THE Nigeria Labour Congress (NLC) and the Trade Union Congress (TUC) have issued the Federal Government a 14-day ultimatum to implement agreements reached with workers to ease economic hardships confronting them and other citizens.
This was contained in a statement by leaders of both organisations, Joe Ajaero and Festus Usifo, respectively, on Thursday, February 8, 2024.
The statement disclosed that the 14-day ultimatum would begin on Friday, February 9, and described the failure of the Nigerian government under President Bola Tinubu as a show of bad faith.
“These agreements which were reached with the Federal Government were focused on addressing the massive suffering and the general harsh socioeconomic consequences of the ill-conceived and ill-executed IMF/World Bank induced hike in the price of PMS and the devaluation of the naira. These dual policies have had, as we predicted, dire economic consequences for the masses and workers of Nigeria.

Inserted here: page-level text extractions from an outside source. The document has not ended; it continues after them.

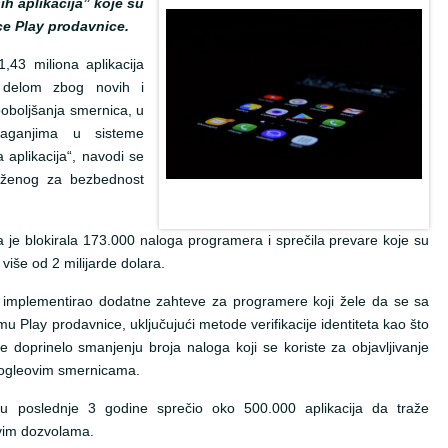
ih aplikacija” koje su
ice Play prodavnice.
1,43 miliona aplikacija
 delom zbog novih i
poboljšanja smernica, u
laganjima u sisteme
aplikacija“, navodi se
ženog za bezbednost
a je blokirala 173.000 naloga programera i sprečila prevare koje su
iše od 2 milijarde dolara.
e implementirao dodatne zahteve za programere koji žele da se sa
u Play prodavnice, uključujući metode verifikacije identiteta kao što
je doprinelo smanjenju broja naloga koji se koriste za objavljivanje
Googleovim smernicama.
u poslednje 3 godine sprečio oko 500.000 aplikacija da traže
jivim dozvolama.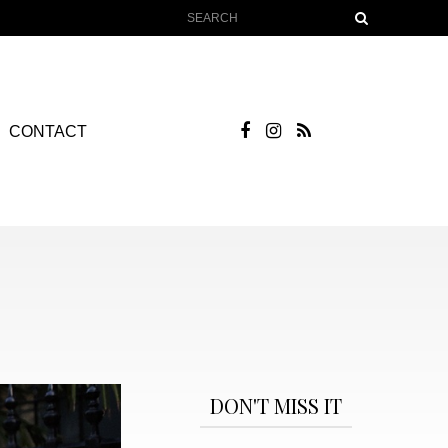
CONTACT
DON'T MISS IT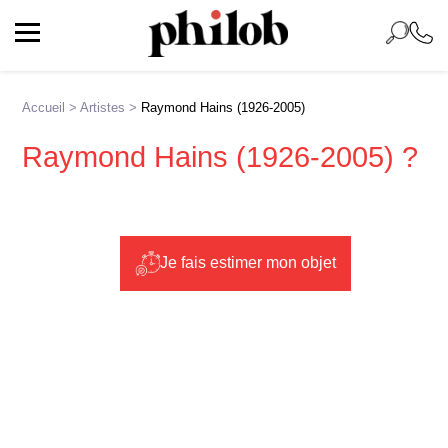
Accueil
>
Artistes
>
Raymond Hains (1926-2005)
Raymond Hains (1926-2005) ?
Je fais estimer mon objet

“Widespread hunger is now ravishing millions of Nigerians, with the workers’ purchasing power significantly eroded, while insecurity has assumed an increasing dimension. Nigerians are left wondering where their next meals will come from and what tomorrow might bring,” the statement read.
The agreements were reached on issues ranging between wage awards and palliative adjustments, among others, and the union leaders described the government’s failure to uphold its end of the bargain as regrettable.
In December 2023, NLC threatened that Nigerians could be forced to revolt against the Federal Government over the hardship caused by the scarcity of naira notes.
The cash scarcity adversely affected the Nigerian economy, as the high costs of point of sale (POS) charges threatened to push the already soaring inflation rate.
The labour unions also embarked on strike action in November 2023 over economic hardships.
The strike was short-lived as it was called off after a meeting with the Minister of Labour, Simon Lalong, and National Security Adviser (NSA), Nuhu Ribadu.